◆ **WRITTEN TASK A**: Render each line of the CAD part programs as a numbered list, leaving out blank lines.

# Zion National Park & Bryce National Park GPS Question



## MULTIZ321 (Nov 6, 2010)

My wife and I are flying into Las Vegas on Thursday, picking up a rental car and driving up to southern Utah to see Zion National Park and Bryce Canyon National Park. We are retuning to Las Vegas on Sunday.

Is it worth it to rent a GPS navigation device for this trip?  I wonder how good the satellite signal will be in that part of the country.

Thanks for any advice.

Richard


----------



## Rose Pink (Nov 6, 2010)

MULTIZ321 said:


> My wife and I are flying into Las Vegas on Thursday, picking up a rental car and driving up to southern Utah to see Zion National Park and Bryce Canyon National Park. We are retuning to Las Vegas on Sunday.
> 
> Is it worth it to rent a GPS navigation device for this trip? I wonder how good the satellite signal will be in that part of the country.
> 
> ...


 
You won't need a GPS.  The traffic signs are adequate and the rental company will probably give you a map, anyway.


----------



## grest (Nov 6, 2010)

No GPS needed, and you're in for a treat!


----------



## hibbeln (Nov 6, 2010)

I agree you won't need a GPS.   Navigation with a map is sooooooo easy!

As you get close to Zion, you will suddenly start to see the cliffs and......wow!

Stored records
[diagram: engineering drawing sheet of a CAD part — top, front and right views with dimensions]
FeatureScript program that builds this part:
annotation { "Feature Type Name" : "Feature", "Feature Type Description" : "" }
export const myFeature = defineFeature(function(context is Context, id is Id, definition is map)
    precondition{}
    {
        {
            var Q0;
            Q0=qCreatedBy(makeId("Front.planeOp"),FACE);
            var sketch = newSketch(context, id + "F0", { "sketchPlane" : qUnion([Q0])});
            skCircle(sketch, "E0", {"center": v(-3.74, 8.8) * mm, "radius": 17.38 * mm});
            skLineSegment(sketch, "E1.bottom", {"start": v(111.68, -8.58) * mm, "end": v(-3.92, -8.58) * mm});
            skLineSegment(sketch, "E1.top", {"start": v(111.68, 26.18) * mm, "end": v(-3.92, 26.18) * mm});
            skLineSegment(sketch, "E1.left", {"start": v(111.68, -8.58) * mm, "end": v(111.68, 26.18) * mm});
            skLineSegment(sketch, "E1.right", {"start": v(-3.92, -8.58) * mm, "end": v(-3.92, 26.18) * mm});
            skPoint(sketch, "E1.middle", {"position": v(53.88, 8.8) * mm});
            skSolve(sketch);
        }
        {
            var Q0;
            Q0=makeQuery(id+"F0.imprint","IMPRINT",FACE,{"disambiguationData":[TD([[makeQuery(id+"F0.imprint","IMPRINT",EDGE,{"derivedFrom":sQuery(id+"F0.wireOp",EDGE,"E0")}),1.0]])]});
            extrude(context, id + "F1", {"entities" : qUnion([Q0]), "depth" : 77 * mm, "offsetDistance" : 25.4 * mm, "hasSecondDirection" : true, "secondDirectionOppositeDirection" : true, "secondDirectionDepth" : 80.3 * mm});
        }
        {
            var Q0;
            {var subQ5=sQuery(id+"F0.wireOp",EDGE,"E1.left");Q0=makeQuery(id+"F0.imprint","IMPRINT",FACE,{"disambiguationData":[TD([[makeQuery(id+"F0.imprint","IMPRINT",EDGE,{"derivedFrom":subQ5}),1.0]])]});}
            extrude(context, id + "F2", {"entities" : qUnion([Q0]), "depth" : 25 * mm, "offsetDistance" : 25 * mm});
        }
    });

◆ **WRITTEN TASK B**:
Answer these questions about the forum thread on using GPS to visit Zion and Bryce, one per line:
(i) Which city are Richard and his wife flying into?
(ii) According to Rose Pink, what will the rental company probably give them?
(iii) What does hibbeln say you will suddenly start to see as you get close to Zion?

◆ **EXERCISE SOLUTION A**:
1. [diagram: engineering drawing sheet of a CAD part — top, front and right views with dimensions]
2. FeatureScript program that builds this part:
3. annotation { "Feature Type Name" : "Feature", "Feature Type Description" : "" }
4. export const myFeature = defineFeature(function(context is Context, id is Id, definition is map)
5.     precondition{}
6.     {
7.         {
8.             var Q0;
9.             Q0=qCreatedBy(makeId("Front.planeOp"),FACE);
10.             var sketch = newSketch(context, id + "F0", { "sketchPlane" : qUnion([Q0])});
11.             skCircle(sketch, "E0", {"center": v(-3.74, 8.8) * mm, "radius": 17.38 * mm});
12.             skLineSegment(sketch, "E1.bottom", {"start": v(111.68, -8.58) * mm, "end": v(-3.92, -8.58) * mm});
13.             skLineSegment(sketch, "E1.top", {"start": v(111.68, 26.18) * mm, "end": v(-3.92, 26.18) * mm});
14.             skLineSegment(sketch, "E1.left", {"start": v(111.68, -8.58) * mm, "end": v(111.68, 26.18) * mm});
15.             skLineSegment(sketch, "E1.right", {"start": v(-3.92, -8.58) * mm, "end": v(-3.92, 26.18) * mm});
16.             skPoint(sketch, "E1.middle", {"position": v(53.88, 8.8) * mm});
17.             skSolve(sketch);
18.         }
19.         {
20.             var Q0;
21.             Q0=makeQuery(id+"F0.imprint","IMPRINT",FACE,{"disambiguationData":[TD([[makeQuery(id+"F0.imprint","IMPRINT",EDGE,{"derivedFrom":sQuery(id+"F0.wireOp",EDGE,"E0")}),1.0]])]});
22.             extrude(context, id + "F1", {"entities" : qUnion([Q0]), "depth" : 77 * mm, "offsetDistance" : 25.4 * mm, "hasSecondDirection" : true, "secondDirectionOppositeDirection" : true, "secondDirectionDepth" : 80.3 * mm});
23.         }
24.         {
25.             var Q0;
26.             {var subQ5=sQuery(id+"F0.wireOp",EDGE,"E1.left");Q0=makeQuery(id+"F0.imprint","IMPRINT",FACE,{"disambiguationData":[TD([[makeQuery(id+"F0.imprint","IMPRINT",EDGE,{"derivedFrom":subQ5}),1.0]])]});}
27.             extrude(context, id + "F2", {"entities" : qUnion([Q0]), "depth" : 25 * mm, "offsetDistance" : 25 * mm});
28.         }
29.     });

◆ **EXERCISE SOLUTION B**:
(i) Las Vegas
(ii) A map
(iii) The cliffs